February 12, 2017
The Republican leading Senate efforts to strengthen the nation’s cybersecurity says Congress should give President Trump room to decide how to respond to Russia’s hacking in the presidential election.
In an interview with The Hill, Sen. Mike Rounds (R-S.D.) didn’t explicitly back a proposal for more sanctions on Russia, and repeatedly suggested that Congress shouldn’t box Trump in.
“I wouldn’t take anything off the table. I think the president needs to have all of the options available to him,” said Rounds, who is heading up a Senate Armed Services subpanel with oversight of the Pentagon’s cyber forces, commands and programs.
“I don’t think we should have a timeline and I don’t think we should limit him to just one or two domains,” said Rounds, who argued this could help Trump.
“I think the more leeway we provide to the president to make the decision in terms of how he responds, the more concern Russia should have and the more attention they will pay to what the possible response may be,” Rounds added. “If they’re not sure what our president will do, I think that works in our favor.”

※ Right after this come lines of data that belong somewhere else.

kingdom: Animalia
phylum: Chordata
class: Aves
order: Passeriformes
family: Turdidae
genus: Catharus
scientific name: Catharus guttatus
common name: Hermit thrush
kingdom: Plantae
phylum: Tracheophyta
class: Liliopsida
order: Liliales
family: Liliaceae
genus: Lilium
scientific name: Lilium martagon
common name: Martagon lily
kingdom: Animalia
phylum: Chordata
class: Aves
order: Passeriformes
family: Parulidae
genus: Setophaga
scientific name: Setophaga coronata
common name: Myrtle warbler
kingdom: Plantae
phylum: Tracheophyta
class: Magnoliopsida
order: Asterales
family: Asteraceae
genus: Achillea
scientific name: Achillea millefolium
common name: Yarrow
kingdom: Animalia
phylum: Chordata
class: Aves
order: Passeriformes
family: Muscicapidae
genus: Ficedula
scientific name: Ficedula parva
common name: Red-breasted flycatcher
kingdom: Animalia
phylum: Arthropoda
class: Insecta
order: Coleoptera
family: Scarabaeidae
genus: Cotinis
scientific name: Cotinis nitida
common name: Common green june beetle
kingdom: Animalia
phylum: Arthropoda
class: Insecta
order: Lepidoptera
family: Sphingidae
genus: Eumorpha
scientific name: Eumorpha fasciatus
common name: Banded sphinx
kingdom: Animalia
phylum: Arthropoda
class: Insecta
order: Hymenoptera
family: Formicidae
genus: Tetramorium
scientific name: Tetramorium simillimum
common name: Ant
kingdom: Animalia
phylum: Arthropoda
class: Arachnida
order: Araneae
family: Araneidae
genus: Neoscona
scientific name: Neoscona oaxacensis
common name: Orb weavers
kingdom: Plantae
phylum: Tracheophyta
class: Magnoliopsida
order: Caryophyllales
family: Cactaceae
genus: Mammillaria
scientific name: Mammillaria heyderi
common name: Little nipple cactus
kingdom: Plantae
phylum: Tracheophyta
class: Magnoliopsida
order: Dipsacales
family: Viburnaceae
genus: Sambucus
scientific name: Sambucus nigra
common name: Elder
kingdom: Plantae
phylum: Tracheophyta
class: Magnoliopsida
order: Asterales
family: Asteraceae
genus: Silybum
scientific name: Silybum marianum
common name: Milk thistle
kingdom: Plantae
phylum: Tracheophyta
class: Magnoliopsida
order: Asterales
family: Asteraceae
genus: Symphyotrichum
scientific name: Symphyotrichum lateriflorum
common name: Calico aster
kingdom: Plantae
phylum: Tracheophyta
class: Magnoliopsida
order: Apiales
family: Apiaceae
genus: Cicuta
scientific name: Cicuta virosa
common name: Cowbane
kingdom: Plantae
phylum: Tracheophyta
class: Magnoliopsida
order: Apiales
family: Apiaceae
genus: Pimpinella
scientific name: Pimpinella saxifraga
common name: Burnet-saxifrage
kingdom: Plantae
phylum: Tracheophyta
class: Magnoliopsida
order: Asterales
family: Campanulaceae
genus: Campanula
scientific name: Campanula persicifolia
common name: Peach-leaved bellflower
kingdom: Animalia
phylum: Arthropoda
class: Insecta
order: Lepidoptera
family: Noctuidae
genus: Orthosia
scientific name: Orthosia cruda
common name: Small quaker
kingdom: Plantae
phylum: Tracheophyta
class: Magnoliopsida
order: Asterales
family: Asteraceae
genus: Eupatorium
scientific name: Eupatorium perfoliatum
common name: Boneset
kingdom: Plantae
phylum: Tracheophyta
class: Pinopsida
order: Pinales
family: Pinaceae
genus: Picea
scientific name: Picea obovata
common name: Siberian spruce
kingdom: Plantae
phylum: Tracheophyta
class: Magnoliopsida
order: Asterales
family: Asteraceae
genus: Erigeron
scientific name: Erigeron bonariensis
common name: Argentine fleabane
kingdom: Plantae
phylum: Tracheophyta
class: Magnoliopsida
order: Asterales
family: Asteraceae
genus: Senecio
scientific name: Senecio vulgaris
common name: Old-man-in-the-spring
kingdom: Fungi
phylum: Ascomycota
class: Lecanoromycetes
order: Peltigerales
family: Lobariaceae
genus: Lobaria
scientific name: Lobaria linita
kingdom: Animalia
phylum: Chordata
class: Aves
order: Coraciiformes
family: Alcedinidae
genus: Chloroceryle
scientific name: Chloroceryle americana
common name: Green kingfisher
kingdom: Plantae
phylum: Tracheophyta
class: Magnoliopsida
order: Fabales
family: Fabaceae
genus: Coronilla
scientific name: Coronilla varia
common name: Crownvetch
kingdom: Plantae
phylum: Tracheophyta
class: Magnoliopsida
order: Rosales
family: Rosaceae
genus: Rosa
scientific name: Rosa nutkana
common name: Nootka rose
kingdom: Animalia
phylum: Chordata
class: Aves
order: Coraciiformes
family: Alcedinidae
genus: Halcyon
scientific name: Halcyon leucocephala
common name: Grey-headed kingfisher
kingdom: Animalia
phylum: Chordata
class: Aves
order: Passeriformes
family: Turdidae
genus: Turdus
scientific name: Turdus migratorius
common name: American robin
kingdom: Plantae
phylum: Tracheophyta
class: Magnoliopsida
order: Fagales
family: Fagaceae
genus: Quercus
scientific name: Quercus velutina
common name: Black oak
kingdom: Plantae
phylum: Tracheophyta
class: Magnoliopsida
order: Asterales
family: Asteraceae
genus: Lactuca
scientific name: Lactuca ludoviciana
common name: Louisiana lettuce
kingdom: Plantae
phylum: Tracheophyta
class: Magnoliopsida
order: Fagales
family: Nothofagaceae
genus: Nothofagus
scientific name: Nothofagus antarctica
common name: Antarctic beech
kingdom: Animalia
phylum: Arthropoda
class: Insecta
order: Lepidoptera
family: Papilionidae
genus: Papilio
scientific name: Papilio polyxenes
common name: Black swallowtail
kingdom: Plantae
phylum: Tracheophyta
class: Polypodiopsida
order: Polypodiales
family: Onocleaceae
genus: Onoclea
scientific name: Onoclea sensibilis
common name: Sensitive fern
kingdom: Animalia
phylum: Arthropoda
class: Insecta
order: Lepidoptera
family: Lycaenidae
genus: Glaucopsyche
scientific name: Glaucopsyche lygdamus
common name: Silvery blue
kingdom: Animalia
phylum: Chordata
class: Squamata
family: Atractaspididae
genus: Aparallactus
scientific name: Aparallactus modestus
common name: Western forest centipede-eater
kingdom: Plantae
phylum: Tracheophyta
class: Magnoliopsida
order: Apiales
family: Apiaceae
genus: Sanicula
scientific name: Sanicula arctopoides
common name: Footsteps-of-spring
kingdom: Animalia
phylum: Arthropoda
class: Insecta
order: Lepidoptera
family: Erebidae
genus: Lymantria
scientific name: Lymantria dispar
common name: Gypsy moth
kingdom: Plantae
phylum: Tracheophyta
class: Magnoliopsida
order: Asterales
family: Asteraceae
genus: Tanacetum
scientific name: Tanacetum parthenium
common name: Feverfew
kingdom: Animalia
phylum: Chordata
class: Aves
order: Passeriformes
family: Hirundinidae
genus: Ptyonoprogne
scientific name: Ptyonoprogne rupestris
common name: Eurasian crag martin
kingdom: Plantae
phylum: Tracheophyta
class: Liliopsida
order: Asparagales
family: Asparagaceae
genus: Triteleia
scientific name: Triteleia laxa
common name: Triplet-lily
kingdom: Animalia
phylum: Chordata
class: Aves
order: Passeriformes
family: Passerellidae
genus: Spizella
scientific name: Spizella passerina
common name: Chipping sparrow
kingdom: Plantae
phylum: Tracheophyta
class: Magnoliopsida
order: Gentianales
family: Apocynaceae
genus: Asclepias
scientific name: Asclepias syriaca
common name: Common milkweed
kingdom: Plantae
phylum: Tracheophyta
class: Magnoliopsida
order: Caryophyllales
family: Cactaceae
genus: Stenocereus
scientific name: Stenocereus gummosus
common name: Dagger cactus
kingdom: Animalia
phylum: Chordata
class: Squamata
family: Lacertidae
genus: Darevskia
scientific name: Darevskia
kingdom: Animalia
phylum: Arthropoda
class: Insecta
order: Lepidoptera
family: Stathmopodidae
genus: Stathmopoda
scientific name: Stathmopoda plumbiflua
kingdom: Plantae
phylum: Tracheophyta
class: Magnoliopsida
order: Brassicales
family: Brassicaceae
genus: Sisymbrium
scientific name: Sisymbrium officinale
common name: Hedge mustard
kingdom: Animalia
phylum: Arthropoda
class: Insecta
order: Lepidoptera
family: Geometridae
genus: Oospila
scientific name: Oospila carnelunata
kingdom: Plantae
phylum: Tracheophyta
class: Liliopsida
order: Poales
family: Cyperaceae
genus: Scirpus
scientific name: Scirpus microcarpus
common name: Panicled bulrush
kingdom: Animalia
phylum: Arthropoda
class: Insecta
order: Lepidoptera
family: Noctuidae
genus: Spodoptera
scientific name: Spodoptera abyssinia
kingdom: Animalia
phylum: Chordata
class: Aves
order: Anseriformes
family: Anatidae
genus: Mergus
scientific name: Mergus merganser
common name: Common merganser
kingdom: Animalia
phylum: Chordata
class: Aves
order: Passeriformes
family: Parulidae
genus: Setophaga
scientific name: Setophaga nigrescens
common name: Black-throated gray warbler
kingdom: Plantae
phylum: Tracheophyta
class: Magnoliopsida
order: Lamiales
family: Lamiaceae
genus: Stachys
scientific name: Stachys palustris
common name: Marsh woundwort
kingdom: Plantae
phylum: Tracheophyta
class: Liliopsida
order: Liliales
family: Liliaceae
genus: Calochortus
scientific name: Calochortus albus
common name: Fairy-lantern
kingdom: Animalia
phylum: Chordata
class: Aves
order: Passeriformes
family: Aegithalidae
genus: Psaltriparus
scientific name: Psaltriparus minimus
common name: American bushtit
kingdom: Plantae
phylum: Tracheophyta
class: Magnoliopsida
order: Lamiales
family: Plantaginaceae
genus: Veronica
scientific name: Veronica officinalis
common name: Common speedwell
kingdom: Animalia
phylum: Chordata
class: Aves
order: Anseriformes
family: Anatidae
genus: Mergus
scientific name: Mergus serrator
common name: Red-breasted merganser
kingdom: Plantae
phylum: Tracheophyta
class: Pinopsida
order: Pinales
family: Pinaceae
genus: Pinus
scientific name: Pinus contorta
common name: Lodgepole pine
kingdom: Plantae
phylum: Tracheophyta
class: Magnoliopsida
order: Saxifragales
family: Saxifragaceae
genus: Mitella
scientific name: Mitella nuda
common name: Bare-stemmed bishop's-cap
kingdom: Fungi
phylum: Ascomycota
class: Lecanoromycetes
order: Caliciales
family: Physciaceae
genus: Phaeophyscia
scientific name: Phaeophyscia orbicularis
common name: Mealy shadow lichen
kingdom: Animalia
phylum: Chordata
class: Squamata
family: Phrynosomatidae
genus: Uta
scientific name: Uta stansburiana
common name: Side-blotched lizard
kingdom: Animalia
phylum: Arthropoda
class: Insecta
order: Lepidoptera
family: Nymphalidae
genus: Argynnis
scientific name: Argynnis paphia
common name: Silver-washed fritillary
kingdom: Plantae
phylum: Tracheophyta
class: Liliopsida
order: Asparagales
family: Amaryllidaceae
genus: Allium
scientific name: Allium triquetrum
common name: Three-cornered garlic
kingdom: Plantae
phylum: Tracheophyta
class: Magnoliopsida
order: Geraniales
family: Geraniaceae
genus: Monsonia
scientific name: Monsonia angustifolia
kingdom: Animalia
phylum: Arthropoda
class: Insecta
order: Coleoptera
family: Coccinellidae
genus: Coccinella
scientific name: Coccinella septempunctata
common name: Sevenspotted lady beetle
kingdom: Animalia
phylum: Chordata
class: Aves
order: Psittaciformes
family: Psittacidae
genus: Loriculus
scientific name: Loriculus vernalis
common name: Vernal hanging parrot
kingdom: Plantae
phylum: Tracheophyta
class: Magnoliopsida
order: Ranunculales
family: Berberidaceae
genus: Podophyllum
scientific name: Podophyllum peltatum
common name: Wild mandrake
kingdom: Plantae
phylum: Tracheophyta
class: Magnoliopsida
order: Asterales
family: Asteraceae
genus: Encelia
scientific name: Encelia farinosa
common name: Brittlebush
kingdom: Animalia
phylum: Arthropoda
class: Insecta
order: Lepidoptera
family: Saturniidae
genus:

Trump has repeatedly talked of wanting to improve relations with Russia, and he has dismissed talk of Moscow’s interference in the U.S. election — despite conclusions by the intelligence community that the Kremlin ran a sophisticated operation meant to damage Democrat Hillary Clinton’s campaign.
Some Republicans have pressed Trump to take a firmer stand with Russia over its hacking, and its involvement in other countries — particularly Ukraine. Reports this week suggested that Russia is seeking to sway France’s presidential election.
A bipartisan group of senators has introduced legislation to impose sanctions on Russia, building on penalties already imposed by the Obama administration in December.
Rounds has not backed new sanctions, but he did join seven other Republican senators who sent a letter to Trump on Thursday underscoring the need to “recognize and counter the active cyber and information warfare Russia is conducting against the United State and Western democracies, including attempted interference in our democratic elections process.”
He said he’s not worried about Trump taking a firm stand.
“I want to give the president the opportunity and the benefit of the doubt at this stage. President Trump is a businessman. Where he begins in negotiations is not necessarily where he wants to end up, I’m convinced of that,” Rounds told The Hill.
“I think we all understand that if there is a way to avoid kinetic conflict with the Russians while still maintaining our values and protecting our allies and our interests in the region, we’d like to see that happen, but we also know there are limits to our patience and there are limits to our allies’ patience.”
“As long as our president recognizes that and the need to be seen as negotiating from a position of strength with Mr. Putin, then I think we’re going to be OK,” he added.
Rounds agreed with the characterization that Russia “weaponized” data stolen from the Democratic National Committee and Clinton campaign chair John Podesta, in the sense that it was used in a grander propaganda scheme to undermine American democracy.
Rounds says his new subcommittee will focus on the Pentagon’s cyber manpower and capabilities and how they “stack up” to other potential adversaries. He also indicated that he will continue to explore policy on how to define cyber war, building on his efforts in the last Congress.
Trump pledged to tackle cybersecurity policy swiftly once inaugurated, though his plan to sign an executive order on cyber last week was abruptly cancelled without explanation from the White House. The draft order directed federal agencies to manage their own cyber risks and tasked various departments with improving cybersecurity of critical infrastructure.